If they aren't dying or seem to be suffering then I would guess there is nothing wrong with them. Shrimp usually die if there is an issue, they don't get sick and hang around for long like fish. Perhaps a large number of them molted after the water change. Newly molted shrimp aren't as colorful. 

The yellow line you mentioned is normal for cherries, it isn't always apparent when you first get them, but as they grow older it seems to color up.


----------



## Charrr89 (Jan 12, 2013)

Thank u for ur reply!


----------



## Mountain Maker (Jan 10, 2013)

They're fine.


----------



## aluka (Feb 5, 2013)

if they are fading in color after a water change. It means they are stressed. Which means either you changed too much of the water (max of 20% for shrimp tanks) or the water temp or water parameters changed too much after you changed the water.

too much stress can kill them, so be careful.


----------



## niko (Jan 28, 2004)

If you live in the US keep in mind that warmer weather is coming (or it is already here). That means one thing - the water supply company will start to add (or it is adding already) more chemicals to the water. Shrimp detect the changes.
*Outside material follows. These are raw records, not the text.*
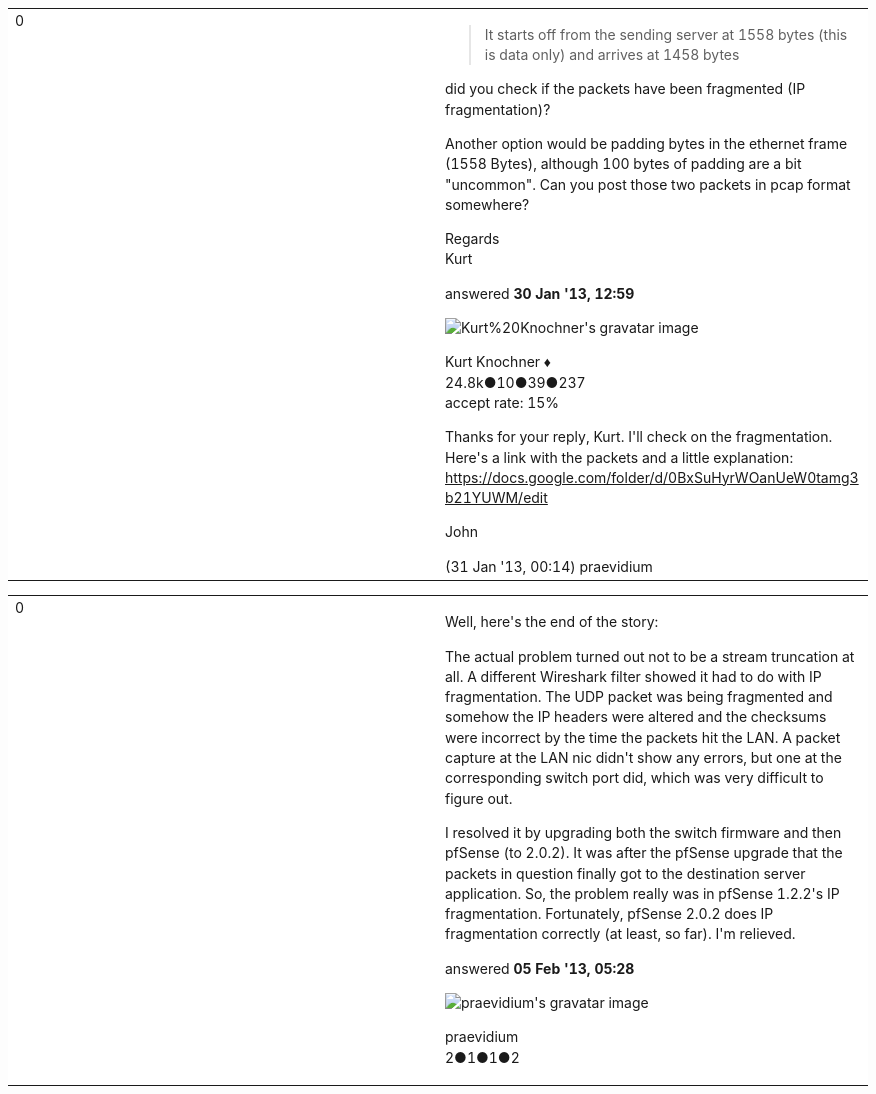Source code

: </div>

<span id="18127"></span>

<div id="answer-container-18127" class="answer">

<table style="width:100%;"><colgroup><col style="width: 50%" /><col style="width: 50%" /></colgroup><tbody><tr class="odd"><td style="width: 30px; vertical-align: top"><div class="vote-buttons"><span id="post-18127-upvote" class="ajax-command post-vote up" rel="nofollow" title="I like this post (click again to cancel)"> </span><div id="post-18127-score" class="post-score" title="current number of votes">0</div><span id="post-18127-downvote" class="ajax-command post-vote down" rel="nofollow" title="I dont like this post (click again to cancel)"> </span></div></td><td><div class="item-right"><div class="answer-body"><blockquote><p>It starts off from the sending server at 1558 bytes (this is data only) and arrives at 1458 bytes</p></blockquote><p>did you check if the packets have been fragmented (IP fragmentation)?</p><p>Another option would be padding bytes in the ethernet frame (1558 Bytes), although 100 bytes of padding are a bit "uncommon". Can you post those two packets in pcap format somewhere?</p><p>Regards<br />
Kurt</p></div><div class="answer-controls post-controls"></div><div class="post-update-info-container"><div class="post-update-info post-update-info-user"><p>answered <strong>30 Jan '13, 12:59</strong></p><img src="https://secure.gravatar.com/avatar/23b7bf5b13bc2c98b2e8aa9869ca5d75?s=32&amp;d=identicon&amp;r=g" class="gravatar" width="32" height="32" alt="Kurt%20Knochner&#39;s gravatar image" /><p><span>Kurt Knochner ♦</span><br />
<span class="score" title="24767 reputation points"><span>24.8k</span></span><span title="10 badges"><span class="badge1">●</span><span class="badgecount">10</span></span><span title="39 badges"><span class="silver">●</span><span class="badgecount">39</span></span><span title="237 badges"><span class="bronze">●</span><span class="badgecount">237</span></span><br />
<span class="accept_rate" title="Rate of the user&#39;s accepted answers">accept rate:</span> <span title="Kurt Knochner has 344 accepted answers">15%</span> </br></p></div></div><div id="comments-container-18127" class="comments-container"><span id="18148"></span><div id="comment-18148" class="comment"><div id="post-18148-score" class="comment-score"></div><div class="comment-text"><p>Thanks for your reply, Kurt. I'll check on the fragmentation. Here's a link with the packets and a little explanation: <a href="https://docs.google.com/folder/d/0BxSuHyrWOanUeW0tamg3b21YUWM/edit">https://docs.google.com/folder/d/0BxSuHyrWOanUeW0tamg3b21YUWM/edit</a></p><p>John</p></div><div id="comment-18148-info" class="comment-info"><span class="comment-age">(31 Jan '13, 00:14)</span> <span class="comment-user userinfo">praevidium</span></div></div></div><div id="comment-tools-18127" class="comment-tools"></div><div class="clear"></div><div id="comment-18127-form-container" class="comment-form-container"></div><div class="clear"></div></div></td></tr></tbody></table>

</div>

<span id="18318"></span>

<div id="answer-container-18318" class="answer answered-by-owner">

<table style="width:100%;"><colgroup><col style="width: 50%" /><col style="width: 50%" /></colgroup><tbody><tr class="odd"><td style="width: 30px; vertical-align: top"><div class="vote-buttons"><span id="post-18318-upvote" class="ajax-command post-vote up" rel="nofollow" title="I like this post (click again to cancel)"> </span><div id="post-18318-score" class="post-score" title="current number of votes">0</div><span id="post-18318-downvote" class="ajax-command post-vote down" rel="nofollow" title="I dont like this post (click again to cancel)"> </span></div></td><td><div class="item-right"><div class="answer-body"><p>Well, here's the end of the story:</p><p>The actual problem turned out not to be a stream truncation at all. A different Wireshark filter showed it had to do with IP fragmentation. The UDP packet was being fragmented and somehow the IP headers were altered and the checksums were incorrect by the time the packets hit the LAN. A packet capture at the LAN nic didn't show any errors, but one at the corresponding switch port did, which was very difficult to figure out.</p><p>I resolved it by upgrading both the switch firmware and then pfSense (to 2.0.2). It was after the pfSense upgrade that the packets in question finally got to the destination server application. So, the problem really was in pfSense 1.2.2's IP fragmentation. Fortunately, pfSense 2.0.2 does IP fragmentation correctly (at least, so far). I'm relieved.</p></div><div class="answer-controls post-controls"></div><div class="post-update-info-container"><div class="post-update-info post-update-info-user"><p>answered <strong>05 Feb '13, 05:28</strong></p><img src="https://secure.gravatar.com/avatar/bcdfec82062d17f11f8c7e5696720a1e?s=32&amp;d=identicon&amp;r=g" class="gravatar" width="32" height="32" alt="praevidium&#39;s gravatar image" /><p><span>praevidium</span><br />
<span class="score" title="2 reputation points">2</span><span title="1 badges"><span class="badge1">●</span><span class="badgecount">1</span></span><span title="1 badges"><span class="silver">●</span><span class="badgecount">1</span></span><span title="2 badges"><span class="bronze">●</span><span class="badgecount">2</span></span><br />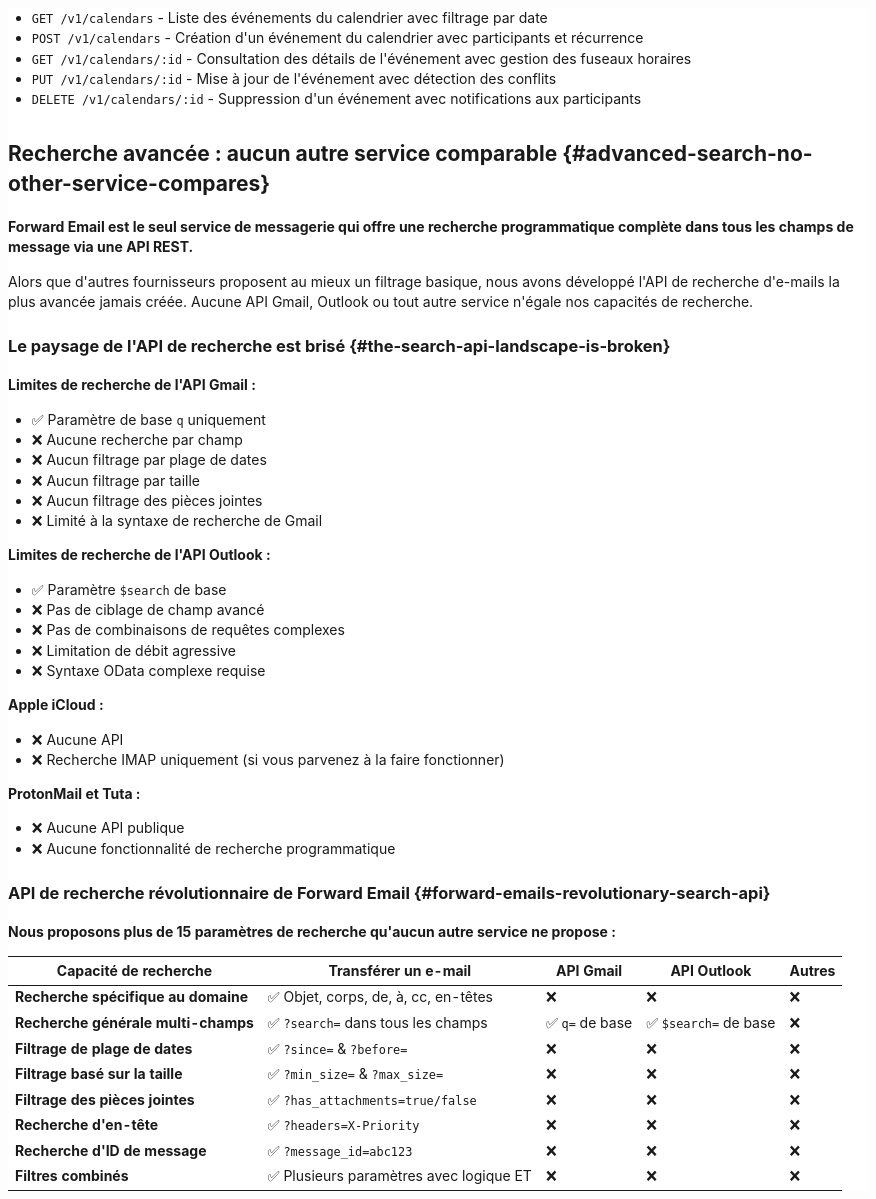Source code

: * `GET /v1/calendars` - Liste des événements du calendrier avec filtrage par date
* `POST /v1/calendars` - Création d'un événement du calendrier avec participants et récurrence
* `GET /v1/calendars/:id` - Consultation des détails de l'événement avec gestion des fuseaux horaires
* `PUT /v1/calendars/:id` - Mise à jour de l'événement avec détection des conflits
* `DELETE /v1/calendars/:id` - Suppression d'un événement avec notifications aux participants

## Recherche avancée : aucun autre service comparable {#advanced-search-no-other-service-compares}

**Forward Email est le seul service de messagerie qui offre une recherche programmatique complète dans tous les champs de message via une API REST.**

Alors que d'autres fournisseurs proposent au mieux un filtrage basique, nous avons développé l'API de recherche d'e-mails la plus avancée jamais créée. Aucune API Gmail, Outlook ou tout autre service n'égale nos capacités de recherche.

### Le paysage de l'API de recherche est brisé {#the-search-api-landscape-is-broken}

**Limites de recherche de l'API Gmail :**

* ✅ Paramètre de base `q` uniquement
* ❌ Aucune recherche par champ
* ❌ Aucun filtrage par plage de dates
* ❌ Aucun filtrage par taille
* ❌ Aucun filtrage des pièces jointes
* ❌ Limité à la syntaxe de recherche de Gmail

**Limites de recherche de l'API Outlook :**

* ✅ Paramètre `$search` de base
* ❌ Pas de ciblage de champ avancé
* ❌ Pas de combinaisons de requêtes complexes
* ❌ Limitation de débit agressive
* ❌ Syntaxe OData complexe requise

**Apple iCloud :**

* ❌ Aucune API
* ❌ Recherche IMAP uniquement (si vous parvenez à la faire fonctionner)

**ProtonMail et Tuta :**

* ❌ Aucune API publique
* ❌ Aucune fonctionnalité de recherche programmatique

### API de recherche révolutionnaire de Forward Email {#forward-emails-revolutionary-search-api}

**Nous proposons plus de 15 paramètres de recherche qu'aucun autre service ne propose :**

| Capacité de recherche | Transférer un e-mail | API Gmail | API Outlook | Autres |
| ------------------------------ | -------------------------------------- | ------------ | ------------------ | ------ |
| **Recherche spécifique au domaine** | ✅ Objet, corps, de, à, cc, en-têtes | ❌ | ❌ | ❌ |
| **Recherche générale multi-champs** | ✅ `?search=` dans tous les champs | ✅ `q=` de base | ✅ `$search=` de base | ❌ |
| **Filtrage de plage de dates** | ✅ `?since=` & `?before=` | ❌ | ❌ | ❌ |
| **Filtrage basé sur la taille** | ✅ `?min_size=` & `?max_size=` | ❌ | ❌ | ❌ |
| **Filtrage des pièces jointes** | ✅ `?has_attachments=true/false` | ❌ | ❌ | ❌ |
| **Recherche d'en-tête** | ✅ `?headers=X-Priority` | ❌ | ❌ | ❌ |
| **Recherche d'ID de message** | ✅ `?message_id=abc123` | ❌ | ❌ | ❌ |
| **Filtres combinés** | ✅ Plusieurs paramètres avec logique ET | ❌ | ❌ | ❌ |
The water company has to add extra chemicals to the water supply because of the higher temperatures. They do the same thing when there are severe changes in the weather (storms, floods, etc) so the water supply stays useable for people. But water animals sense the difference.

So if you do water changes just adding dechlorinator to the tap water I strongly suggest buying a water drop-in $50 filter from Home Depot and running your water through it. Fill the filter with Activated Carbon. Still use the dechlorinator. Also make sure your dechlorinator removes amines too. The most cost effective good dechlorinator that you can easily find is Prime.


----------



## john.shephard26 (Mar 8, 2011)

Have You used H2O2?


----------